Although there are plenty of sommeliers, hotels and wine stores which can tantalize your taste buds all 12 months of the year in Buenos Aires, the urge to try a variety of rosés, among other wines, is a sign of warmer things to come.
Just last night the Wine Tour Urbano did exactly as it says on the tin and kicked off its first street tasting extravaganza in the heart of Palermo Soho, while the traveller‘s bible Time Out is set to launch its own drink ‘n walk tour next month. After the winter we’ve just had, no one is going on an outdoor tasting, now matter how large the glass.

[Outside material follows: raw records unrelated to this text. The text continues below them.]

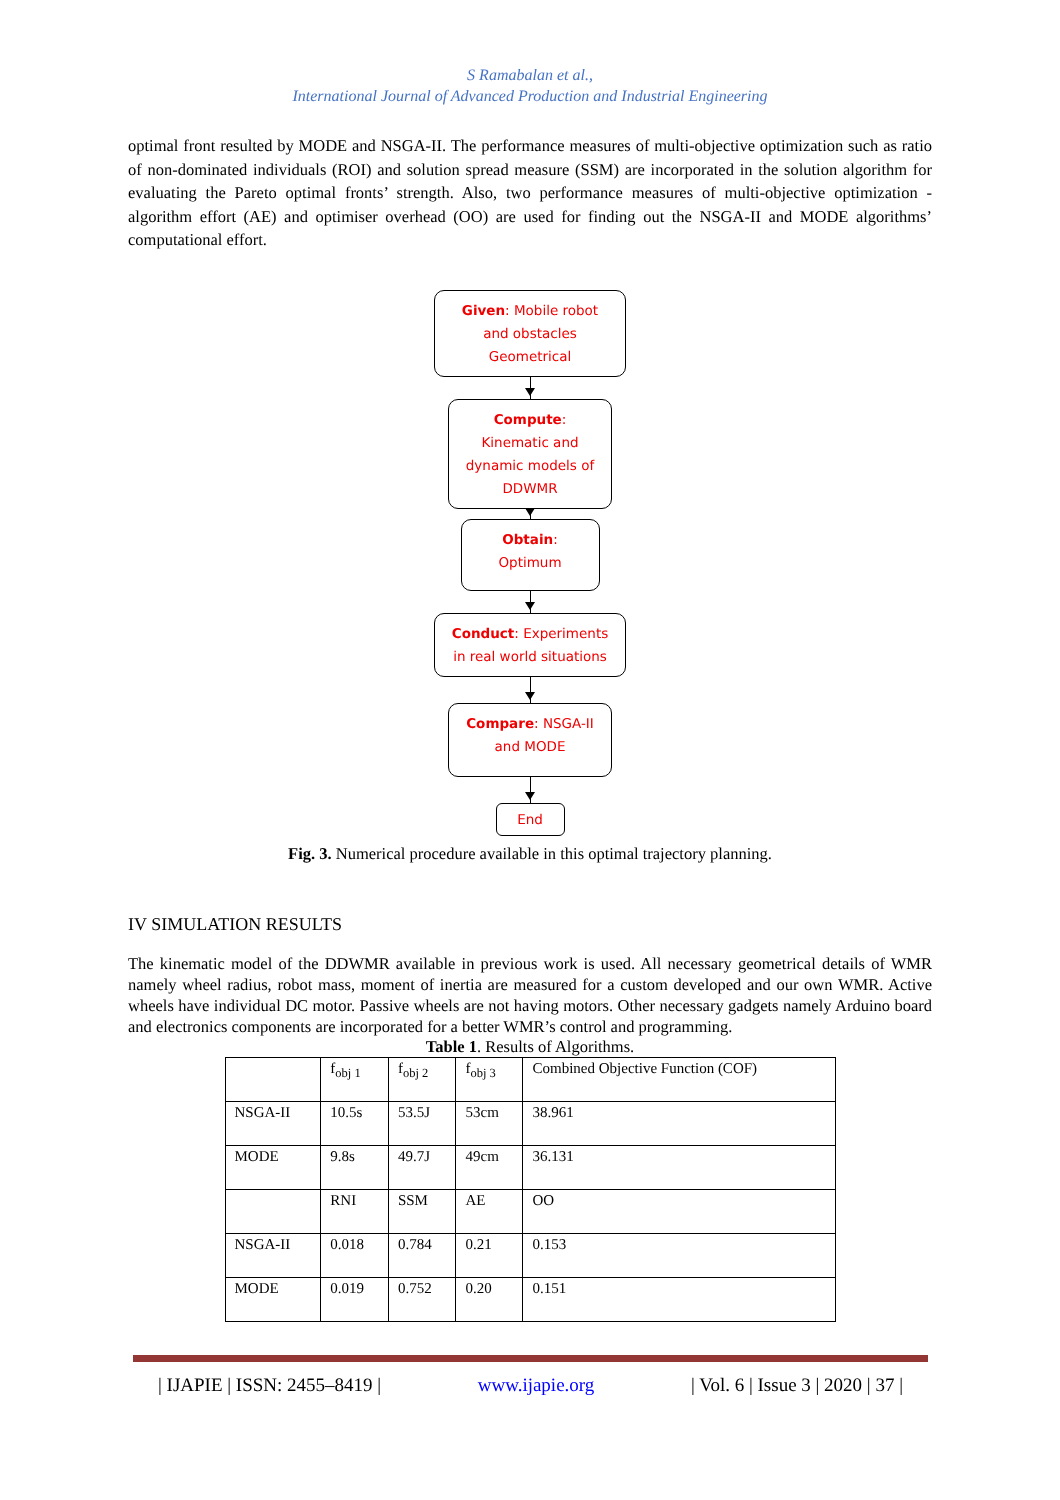S Ramabalan et al.,
International Journal of Advanced Production and Industrial Engineering
optimal front resulted by MODE and NSGA-II. The performance measures of multi-objective optimization such as ratio of non-dominated individuals (ROI) and solution spread measure (SSM) are incorporated in the solution algorithm for evaluating the Pareto optimal fronts’ strength. Also, two performance measures of multi-objective optimization - algorithm effort (AE) and optimiser overhead (OO) are used for finding out the NSGA-II and MODE algorithms’ computational effort.
Given: Mobile robot
and obstacles
Geometrical
Compute:
Kinematic and
dynamic models of
DDWMR
Obtain:
Optimum
Conduct: Experiments
in real world situations
Compare: NSGA-II
and MODE
End
Fig. 3. Numerical procedure available in this optimal trajectory planning.
IV SIMULATION RESULTS
The kinematic model of the DDWMR available in previous work is used. All necessary geometrical details of WMR namely wheel radius, robot mass, moment of inertia are measured for a custom developed and our own WMR. Active wheels have individual DC motor. Passive wheels are not having motors. Other necessary gadgets namely Arduino board and electronics components are incorporated for a better WMR’s control and programming.
Table 1. Results of Algorithms.
| | f<sub>obj 1</sub> | f<sub>obj 2</sub> | f<sub>obj 3</sub> | Combined Objective Function (COF) |
| NSGA-II | 10.5s | 53.5J | 53cm | 38.961 |
| MODE | 9.8s | 49.7J | 49cm | 36.131 |
| | RNI | SSM | AE | OO |
| NSGA-II | 0.018 | 0.784 | 0.21 | 0.153 |
| MODE | 0.019 | 0.752 | 0.20 | 0.151 |
| IJAPIE | ISSN: 2455–8419 | www.ijapie.org | Vol. 6 | Issue 3 | 2020 | 37 |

Despite the 100-peso entry fee complete with tasting glass which is only valid for one session, La Rural filled up with more than 33,000 oenophiles over four days, all eager to try some Argentine cépages, unfamiliar or otherwise — some rather keener than others to get round all 70 stands. Trying out (and remembering to spit) 70 wines is near impossible, although I definitely saw a few people lurching about who had had a good stab at doing so on that first evening.
Back in April, I wound my way from north to south on the Salta and Mendoza Wine Trail, and the commuter belt opened up by Aerolineas Argentina a year ago, linking prime tourist destinations such as Iguazú with Ushuaia and erasing the need to connect in Buenos Aires, must have surely helped to increase the Trail’s popularity.
Over the course of a week, I must have tried more than 100 varieties at boutique and mass-producing bodegas, but one day stands out in my mind in particular when I worked my way through two dozen wines at five wineries. Starting bright-eyed and bushy-tailed one morning at Bodegas Renacer in Luján de Cuyo, the day ended full circle in that same area 24 glasses and a lot of squiggly handwriting later at the glorious Tapiz winery, complete with olive oil tasting and dinner for good measure.
As I tucked into some innovative regional cuisine, my palette simply couldn’t handle any more grape juice which had been selected by Ernesto Catena’s former winemaker and Tapiz’s current guru Fabian Valenzuela — I could barely bring myself to try its Decanter award-winning 2010 Torrontés — and my throat sealed itself shut. Never thought I’d see myself write that down…
Let’s return to Palermo in the spring. My heart beat a little faster when I found Catamarca had some goodies to taste. A quick chat with Guillermo from a producers’ co-operative revealed that the province’s market share is a mere three percent. “If that,” he added rather bitterly, and a verbal attack on the local government’s inability to support winemakers ensued.
A creamy Malbec from the La Riojana bodega captivated me long enough to listen to Guillermo’s many frustrations, and it certainly opened my eyes to tasting wines from a height which aren’t necessarily from Salta.
Some organic wines also made me emotional as it can be a mission to source such products. It was good to see it holding its own among the gimmicky pouring girls sporting giant eyelashes that God did not give them.
Although I can’t remember much about last year’s Vinos & Bodegas, given that I was working on the assumption I had to gulp down everything, American tour guide Chance Miller could, fortunately.
He says: “It was much easier to get around than at the Cuisine & Vins event. There were better wines than last year. Often you had to stick around at a stand and try everything before they’d let you try the good stuff. Then there was the extra level of ‘good stuff’ that you only got to sample if the server at a stand filled out a voucher and gave it to you.” News to me….
Regular readers will be thrilled to find out that this time round I managed to dump at least three awful Malbecs, thereby guaranteeing a reliable event comparison come 2012.